Zerstörte Synagogen bleiben im Gedächtnis

Holocaust Museum in USA präsentiert Erinnerungsprojekt der TU Darmstadt

15.09.2015 von

Das Holocaust Museum in Farmington Hills (Detroit/USA) stellt zum zweiten Mal das Projekt „Synagogen in Deutschland – eine virtuelle Rekonstruktion“ des Fachgebiets Digitales Gestalten der Technischen Universität Darmstadt aus.

Virtuelle Rekonstruktion des Innenraums der „Großen Synagoge Glockengasse“ in Köln. Bild: FG Digitales Gestalten / TU Darmstadt

Die Arbeit geht zurück auf eine Initiative von Dr.-Ing. Marc Grellert (Fachbereich Architektur, Fachgebiet Digitales Gestalten) aus dem Jahre 1994. Wie heute gab es damals eine erhebliche Zahl von Angriffen auf Flüchtlingsheime. Antisemitismus wurde verstärkt sichtbar. So verübten Neonazis im März 1994 einen Brandanschlag auf die Synagoge in Lübeck. Das brachte Marc Grellert auf die Idee, Synagogen, die in der NS-Zeit zerstört wurden, virtuell zu rekonstruieren.

Mit den Rekonstruktionen, die unter der Leitung von Professor Manfred Koob († 2011) und Marc Grellert erfolgten, sollte der kulturelle Verlust aufgezeigt werden. Gleichzeitig gilt es, die bauhistorische Bedeutung der Bauwerke in Erinnerung zu rufen, die Teil deutscher Städte und Straßenbilder waren, Teil der deutschen Kultur.
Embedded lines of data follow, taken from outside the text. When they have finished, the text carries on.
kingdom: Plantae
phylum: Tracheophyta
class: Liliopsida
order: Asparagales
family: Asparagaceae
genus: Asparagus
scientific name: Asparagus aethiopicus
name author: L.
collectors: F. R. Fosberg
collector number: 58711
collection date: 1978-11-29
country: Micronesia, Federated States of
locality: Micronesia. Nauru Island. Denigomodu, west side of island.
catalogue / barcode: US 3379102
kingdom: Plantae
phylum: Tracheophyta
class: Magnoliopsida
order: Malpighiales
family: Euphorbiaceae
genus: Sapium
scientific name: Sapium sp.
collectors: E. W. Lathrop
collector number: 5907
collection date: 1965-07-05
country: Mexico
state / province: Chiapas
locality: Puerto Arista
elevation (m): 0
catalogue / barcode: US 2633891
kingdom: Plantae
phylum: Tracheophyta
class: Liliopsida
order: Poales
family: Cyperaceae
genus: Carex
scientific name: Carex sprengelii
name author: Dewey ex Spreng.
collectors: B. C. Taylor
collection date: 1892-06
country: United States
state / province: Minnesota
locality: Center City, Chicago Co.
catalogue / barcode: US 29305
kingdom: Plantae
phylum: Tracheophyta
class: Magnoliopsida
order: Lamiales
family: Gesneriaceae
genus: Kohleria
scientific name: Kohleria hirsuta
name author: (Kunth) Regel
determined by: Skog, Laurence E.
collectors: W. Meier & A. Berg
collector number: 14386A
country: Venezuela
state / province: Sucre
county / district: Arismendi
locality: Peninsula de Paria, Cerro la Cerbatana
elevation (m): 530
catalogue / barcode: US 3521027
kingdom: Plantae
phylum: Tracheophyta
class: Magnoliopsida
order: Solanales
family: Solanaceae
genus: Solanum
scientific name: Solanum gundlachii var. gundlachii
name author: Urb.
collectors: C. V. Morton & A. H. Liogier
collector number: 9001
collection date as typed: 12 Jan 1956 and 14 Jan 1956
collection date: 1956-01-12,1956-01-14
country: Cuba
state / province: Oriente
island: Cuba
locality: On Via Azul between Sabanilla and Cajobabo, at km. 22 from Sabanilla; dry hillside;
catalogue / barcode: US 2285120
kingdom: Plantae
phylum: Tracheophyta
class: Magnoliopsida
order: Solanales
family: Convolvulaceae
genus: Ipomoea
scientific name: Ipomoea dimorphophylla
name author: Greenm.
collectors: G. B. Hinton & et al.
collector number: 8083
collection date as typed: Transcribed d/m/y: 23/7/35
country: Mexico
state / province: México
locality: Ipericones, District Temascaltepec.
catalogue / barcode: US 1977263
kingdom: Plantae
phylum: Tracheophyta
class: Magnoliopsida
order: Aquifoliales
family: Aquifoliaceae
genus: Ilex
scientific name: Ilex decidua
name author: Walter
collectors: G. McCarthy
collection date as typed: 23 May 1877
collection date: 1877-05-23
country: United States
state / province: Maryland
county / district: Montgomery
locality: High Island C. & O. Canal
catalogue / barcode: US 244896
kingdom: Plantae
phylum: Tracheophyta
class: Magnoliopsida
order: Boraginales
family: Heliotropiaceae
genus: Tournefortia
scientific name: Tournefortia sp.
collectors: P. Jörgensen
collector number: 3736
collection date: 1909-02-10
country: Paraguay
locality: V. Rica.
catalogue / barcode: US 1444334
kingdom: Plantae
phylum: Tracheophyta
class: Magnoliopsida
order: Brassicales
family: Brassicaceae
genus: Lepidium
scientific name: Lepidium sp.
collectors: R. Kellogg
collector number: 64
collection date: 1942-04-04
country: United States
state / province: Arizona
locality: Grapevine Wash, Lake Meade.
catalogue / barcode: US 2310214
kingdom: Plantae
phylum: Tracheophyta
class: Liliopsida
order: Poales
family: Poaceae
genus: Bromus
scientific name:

Das Projekt geht auch der Frage nach, wie mit Hilfe der Informations- und Kommunikationstechnologien neue Formen des kulturellen Gedächtnisses gebildet und Beiträge zur Erinnerung an den Holocaust geleistet werden können.

Ausstellungen zeigen virtuelle Rekonstruktionen

Die Wanderausstellung „Synagogen in Deutschland“ gastiert bereits zum zweiten Mal im Holocaust Museum in Farmington Hills. Bild: Marc Grellert
Die Wanderausstellung „Synagogen in Deutschland“ gastiert bereits zum zweiten Mal im Holocaust Museum in Farmington Hills. Bild: Marc Grellert

Über 60 Studierende der TU Darmstadt haben bisher an den Rekonstruktionen gearbeitet und durch ihren Einsatz das Projekt zum Erfolg getragen. Ergebnisse waren in Ausstellungen des Jüdischen Museums Frankfurt am Main und der Kunst- und Ausstellungshalle in Bonn zu sehen bzw. werden in der Dauerausstellung des Jüdischen Museums Berlin der Öffentlichkeit präsentiert. Die Wanderausstellung, die jetzt zum zweiten Mal in Farmington Hills gezeigt wird (bis 27. Dezember 2015), war bereits im Diaspora Museum in Tel Aviv (Israel) zu sehen und wird organisatorisch begleitet vom Institut für Auslandsbeziehungen, einer Unterorganisation des Außenministeriums der Bundesrepublik.

Das Projekt wird ergänzt durch ein interaktives öffentliches Internetarchiv, das im Rahmen einer Forschungsarbeit am Fachgebiet entstand. Es beinhaltet die Grundinformationen zu über 2.200 deutschen und österreichischen Synagogen. Benutzer des Internets können weltweit Kommentare, Bilder, Links und Zeitzeugenberichte eigenständig hinzufügen.

Rekonstuktionen werden fortgesetzt

Die „Große Synagoge Glockengasse“ in Köln wurde am 10. November 1938 bis auf die Grundmauern zerstört. Bild: FG Digitales Gestalten / TU Darmstadt
Die „Große Synagoge Glockengasse“ in Köln wurde am 10. November 1938 bis auf die Grundmauern zerstört. Bild: FG Digitales Gestalten / TU Darmstadt

Auch nach zwanzig Jahren ist das Thema der virtuellen Synagogen am Fachgebiet Digitales Gestalten aktuell. Zurzeit rekonstruieren Studierende die Synagoge Bamberg, die wie etwa 1.500 andere jüdische Gotteshäuser im Deutschen Reich während der NS-Zeit zerstört wurde. Auch werden bereits bestehende Rekonstruktionen überarbeitet – so etwa im Jahr 2013 die Synagogen aus Köln und Dortmund im Rahmen einer Produktion für den Westdeutschen Rundfunk.

Anlässlich des 77. Jahrestags der Reichspogromnacht am 9. November 2015 hat das Holocaust Education Centre in Toronto (Kanada) Marc Grellert eingeladen, bei der Holocaust Education Week den Abschlussvortrag zu halten und über das Projekt der virtuellen Synagogen zu berichten.